--- Start of Excerpted passage ---
Step-by-step explanation:

Given that the sum of pth, qth and rth terms of an arithmetic progression are a, b and c respectively.

First term of given arithmetic progression is A

and common difference is D

ie., $a_{1}=A$ and common difference=D

The nth term can be written as

$a_{n}=A+(n-1)D$

pth term of given arithmetic progression is a

$a_{p}=A+(p-1)D=a$

qth term of given arithmetic progression is b

$a_{q}=A+(q-1)D=b$ and

rth term of given arithmetic progression is c

$a_{r}=A+(r-1)D=c$

We have to prove that

$\frac{a}{p}\times (q-r)+\frac{b}{q}\times (r-p)+\frac{c}{r}\times (p-q)=0$

Now to prove LHS=RHS

Now take LHS

$\frac{a}{p}\times (q-r)+\frac{b}{q}\times (r-p)+\frac{c}{r}\times (p-q)$

$=\frac{A+(p-1)D}{p}\times (q-r)+\frac{A+(q-1)D}{q}\times (r-p)+\frac{A+(r-1)D}{r}\times (p-q)$

$=\frac{A+pD-D}{p}\times (q-r)+\frac{A+qD-D}{q}\times (r-p)+\frac{A+rD-D}{r}\times (p-q)$

$=\frac{Aq+pqD-Dq-Ar-prD+rD}{p}+\frac{Ar+rqD-Dr-Ap-pqD+pD}{q}+\frac{Ap+prD-Dp-Aq-qrD+qD}{r}$

$=\frac{[Aq+pqD-Dq-Ar-prD+rD]\times qr+[Ar+rqD-Dr-Ap-pqD+pD]\times pr+[Ap+prD-Dp-Aq-qrD+qD]\times pq}{pqr}$

$=\frac{Arq^{2}+pq^{2} rD-Dq^{2} r-Aqr^{2}-pqr^{2} D+qr^{2} D+Apr^{2}+pr^{2} qD-pDr^{2} -Ap^{2}r-p^{2} rqD+p^{2} rD+Ap^{2} q+p^{2} qrD-Dp^{2} q-Aq^{2} p-q^{2} prD+q^{2}pD}{pqr}$
--- End of Excerpted passage ---
--- Start of Dataset records ---
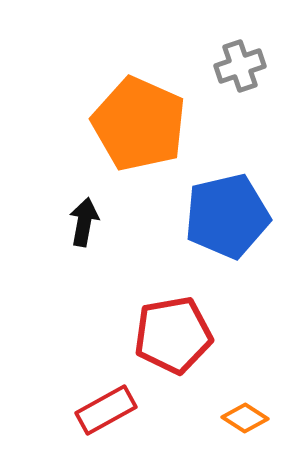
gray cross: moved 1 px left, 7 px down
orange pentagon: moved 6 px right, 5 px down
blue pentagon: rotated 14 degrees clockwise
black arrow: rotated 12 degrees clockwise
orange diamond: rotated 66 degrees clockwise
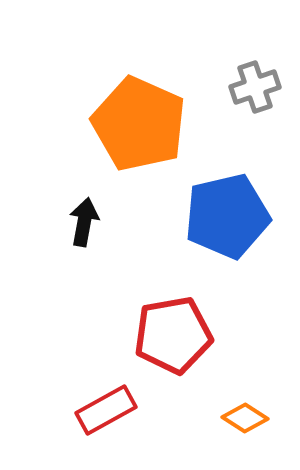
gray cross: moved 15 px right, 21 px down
--- End of Dataset records ---
--- Start of Dataset records ---
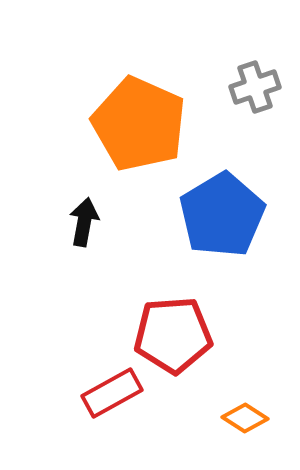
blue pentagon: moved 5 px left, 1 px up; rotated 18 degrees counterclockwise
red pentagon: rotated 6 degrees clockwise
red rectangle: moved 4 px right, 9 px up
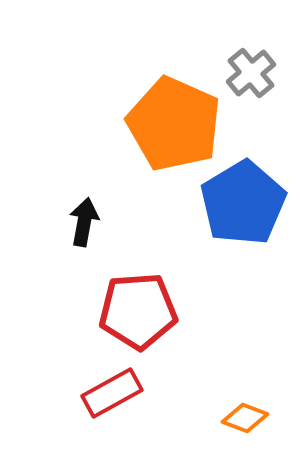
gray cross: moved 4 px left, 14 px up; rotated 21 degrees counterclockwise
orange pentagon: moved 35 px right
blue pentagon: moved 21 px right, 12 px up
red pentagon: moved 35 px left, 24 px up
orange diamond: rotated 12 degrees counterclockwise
--- End of Dataset records ---
Exercise.
Answer these questions on the step-by-step explanation, one per line:
1. Which letter denotes the first term of the arithmetic progression?
2. What formula does the explanation give for the nth term?
3. According to the statement after "We have to prove that", what value should the expression equal?
The entries above are separate material and have no connection to the step-by-step explanation.

Exercise solution.
1. A
2. a_n = A + (n − 1)D
3. 0